Make Your Own Neural Network
Tariq Rashid - 2016
Neural networks are a key element of deep learning and artificial intelligence, which today is capable of some truly impressive feats. Yet too few really understand how neural networks actually work. This guide will take you on a fun and unhurried journey, starting from very simple ideas, and gradually building up an understanding of how neural networks work. You won't need any mathematics beyond secondary school, and an accessible introduction to calculus is also included.

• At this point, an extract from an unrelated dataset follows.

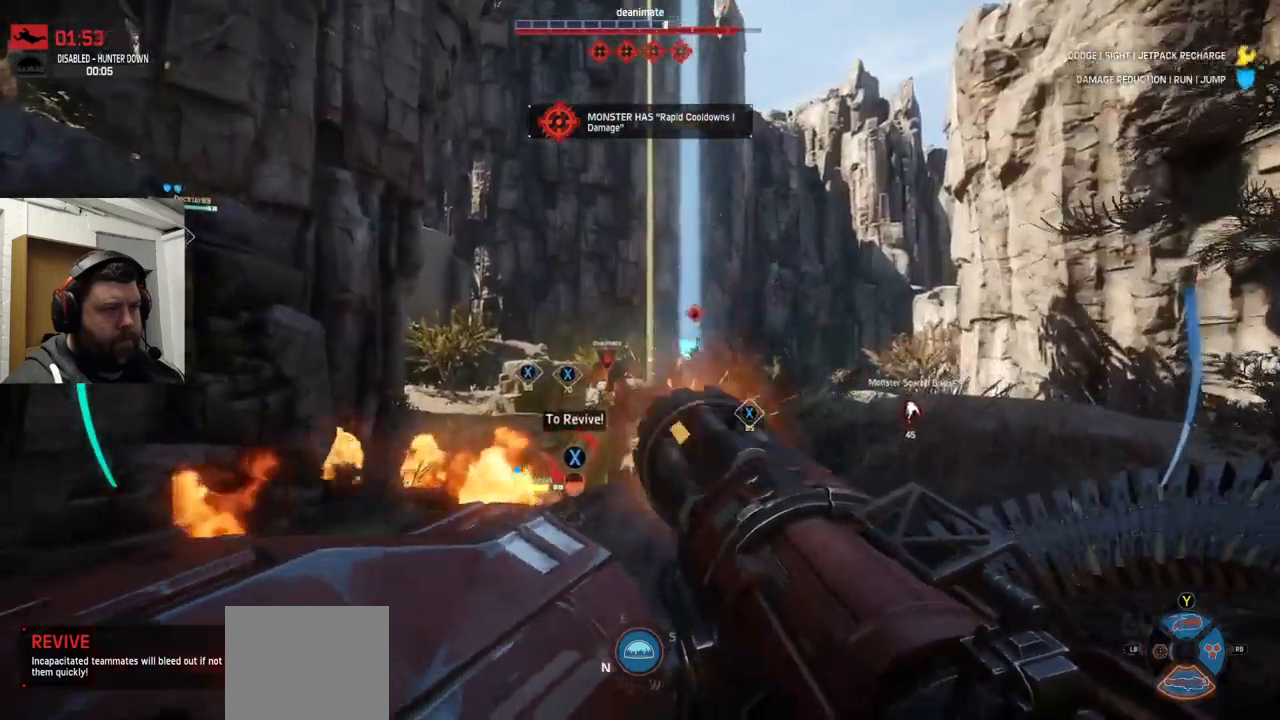
{"buttons": ["R2"], "left_stick": "up-right", "right_stick": "center", "events": [[34, "right_stick", "up-left"], [200, "right_stick", "center"]]}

The ambition of this guide is to make neural networks as accessible as possible to as many readers as possible - there are enough texts for advanced readers already! You'll learn to code in Python and make your own neural network, teaching it to recognise human handwritten numbers, and performing as well as professionally developed networks. Part 1 is about ideas. We introduce the mathematical ideas underlying the neural networks, gently with lots of illustrations and examples. Part 2 is practical. We introduce the popular and easy to learn Python programming language, and gradually builds up a neural network which can learn to recognise human handwritten numbers, easily getting it to perform as well as networks made by professionals. Part 3 extends these ideas further. We push the performance of our neural network to an industry leading 98% using only simple ideas and code, test the network on your own handwriting, take a privileged peek inside the mysterious mind of a neural network, and even get it all working on a Raspberry Pi. All the code in this has been tested to work on a Raspberry Pi Zero.